Second, all states are not created equal.  We assume that since education is public the quality of that education is fairly consistent.  The truth can’t be further from the truth.  Of the 50 states, Ohio is ranked right at the middle in terms of quality, but states like Massachusetts and Minnesota are blowing us out of the water.  At the same time, schools in Mississippi and West Virginia are considered to be among the worst in the country.  If interested, you can read more about that here.

When state governors and their consortium of education professionals sat down to develop the common core, the idea was close the gaps between states.  If each state adopts the Common Core, there is a sense of consistency that comes with it.  Also, if every state is using the same standards, resources and materials become more universal, which allows for the sharing of ideas that work, and the discarding of those that don’t.  The hope is that the gap between states and the quality of their education will close a bit, though it will take awhile before we see results.
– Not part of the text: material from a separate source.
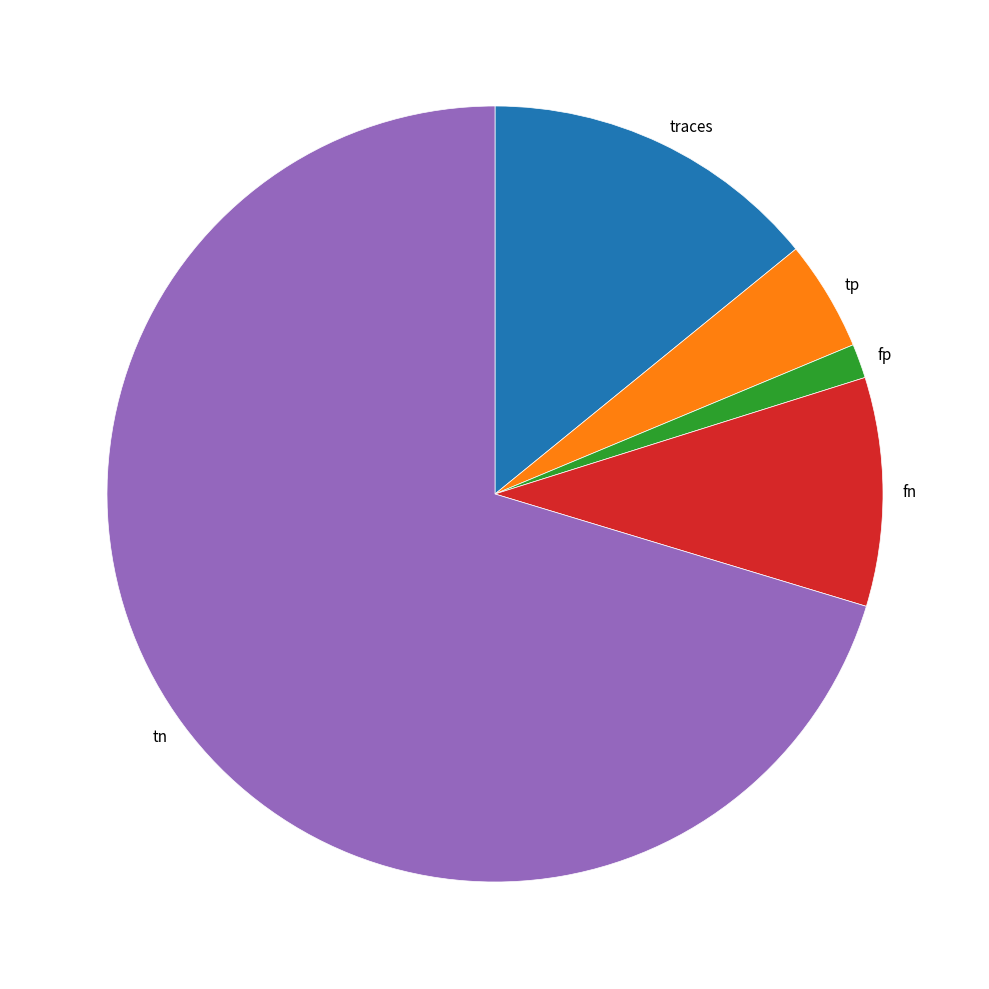

Is tp the majority of the pie?

No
Finally, a third reason why the Common Core was created is because the former standards haven’t been keeping up with the times.  Consider this, a majority of the Ohio State Standards focus on a student’s ability to identify and recognize concepts and ideas.  A student who can memorize facts and identify key concepts can typically score really well on the previous state tests.  As a child in elementary school in the 1980s and 1990s, these skills were essential.  You needed to be able to remember a lot of things, and then recognize the concepts when they appeared. Memorization was a key component, because there was never any guarantee that you would have that information on hand, if you didn’t have it in your head.

Yet, with this being the information age and all, it’s an entirely different story.  A kid no longer has to remember that the Norman Invasion of 1066 had a huge impact on take the English language away from its Germanic roots and more to what we know and speak today, because should the need for that information arise, you can do a Google search or find it on your phone.  Now that we are living in the information age, there is no limits to the information at our finger tips.  As a result, the ability to memorize becomes less important.  Instead, what students these days need to learn is how to understand and make use of all of this information at our finger tips.  So in reading, instead of just finding the answer to the question from the story, students need to be able to locate and use evidence to support their answers and ideas.  Texts aren’t places we memorize information from, but a tool for supporting arguments and ideas.  Students are being asked to go deeper into concepts and do more than just recognize.  The ability to apply information to real world situations, and explain concepts to others is now the focus when before, being able to remember facts and details were sufficient.

It will take a few years before we know for certain if the Common Core Standards are able to do what we hoped they would be able to do.  That being said, the thought that went into planning them is coming from the right place.  While the new standards are bringing new challenges and complications to the lives of teachers, parents, and students, there is actual thought that has gone into the decision making process and led us to this point.